In the past when visiting the keys for a week here and there, my family would book a charter boat and come back to shore with armfuls of the most delicious fish, cleaned and cut by the boat captain. A day or a half day is a GREAT way to spend time if you are in the keys. Even if you don’t care for fishing, the trip is always fun because you get to see some amazing sea life on the drive out – we normally see turtles, dolphins, sting rays, and jellyfish at the very least. Then there’s the appeal of knowing you’re in for a sure thing – I’ve never gone out on a charter boat and come back empty handed.
Now that we’re living down here, Mr. Foodie and I want to make fishing a semi-regular affair because we both love it and because we have easy water access. Our first fishing trip after we purchased a saltwater license was a dud. We didn’t have the right bait and we were in water that was too shallow – we caught and caught, but only caught babies. Thanks to a handy fishing app (Fish Rules) we know what the size and bag limits are for all the fish we catch.

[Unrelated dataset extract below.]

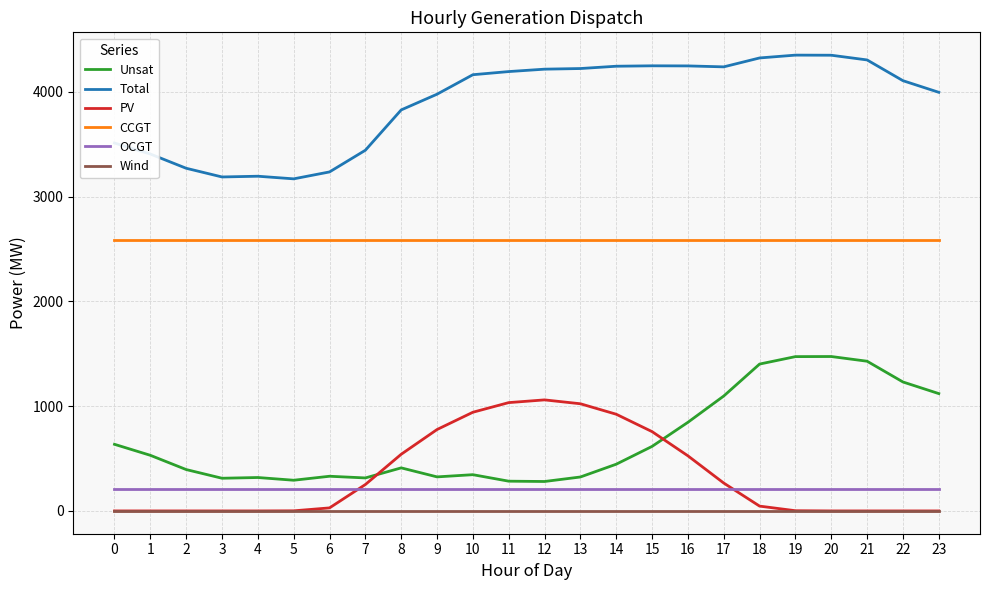

Does the chart have visible grid lines?

Yes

We got smart this time and moved to deeper water, but still too shallow for some kinds of fish like tuna. We hooked a few babies, but then we scored two regulation-sized Lane Snappers. At this point we were running out of bait (which we changed to squid instead of shrimp) mostly because these fish knew how to get it off the hook despite my best hooking tricks. Then all of a sudden Mr. Foodie watched the pole bend at an extreme angle. He started reeling hard, but every few seconds this whopper would pull out the line in spite of his effort. To our dismay the line snapped and we lost it all – bait, hook, and weight. We never did see it, so we can only speculate about what kind of fish it was. Our neighbor suggested a Rockfish which likes to dive back into its cavernous hidey-holes with the line, thereby snapping it.
In any case, we were one squid box down and two lane snappers up by the time we headed home. Because we still lack a fish cleaning station, we used the davit base where the hose is to cut and clean our fish. Though they were regulation size for lane snapper, they were still too small to stuff whole as I would have liked, so we filleted them. I snapped off the heads and pulled out the guts while Mr. Foodie cut the flesh from the bones. We chucked the bits into the canal where they were almost immediately whisked away by the sea life there.
What to make with our fresh catch? Because they were on the small side even before we filleted them, we wanted to stretch the fish meat out a bit – so we decided on fish tacos! I’ve written about using a large batch of tilapia (to feed a crowd) in fish tacos, but this time we we decided to change up our recipe since it was a tiny amount of fish and just us.
Lane Snapper Tacos
3 small fillets of Snapper (about 1/4 lb) divided into strips
3 dashes Cumin
3 dashes Chili Powder
2 Tablespoons Olive Oil
1/2 White Cooking Onion, diced
2 cloves garlic, chopped
1 Tablespoon Olive Oil
1 can diced tomatoes
1 can black beans
salt and pepper
Put fillets in a bowl with squeezed lime juice and spices. Marinate for 15 minutes or so. Heat 2 Tablespoons olive oil over medium-high heat and place fish strips in hot oil. Cook 2-3 minutes per side.
For the filling, saute onion and garlic in olive oil until softened. Add drained, rinsed black beans and drained tomatoes. Salt and pepper to taste and heat altogether.
To assemble the tacos, place 2-3 strips of fish in the taco, spoon filling over top, sprinkle cheese, and add any garnish such as lime wedge or cilantro to the plate.
Let me just say that I was shouting “yum!” as I was taste-testing everything before serving. The fish had the perfect amount of flavor without overwhelming the fish itself. The filling was delicious all by itself – the cooked onion and garlic carried the tomatoes and beans. Together the taco had texture, flavor, and heat – a trifecta that made Mr. Foodie smile at me between every bite.
I had been a little disappointed with our return on investment for this fishing expedition, but after tasting our tacos, I can say with confidence that it was worth every moment.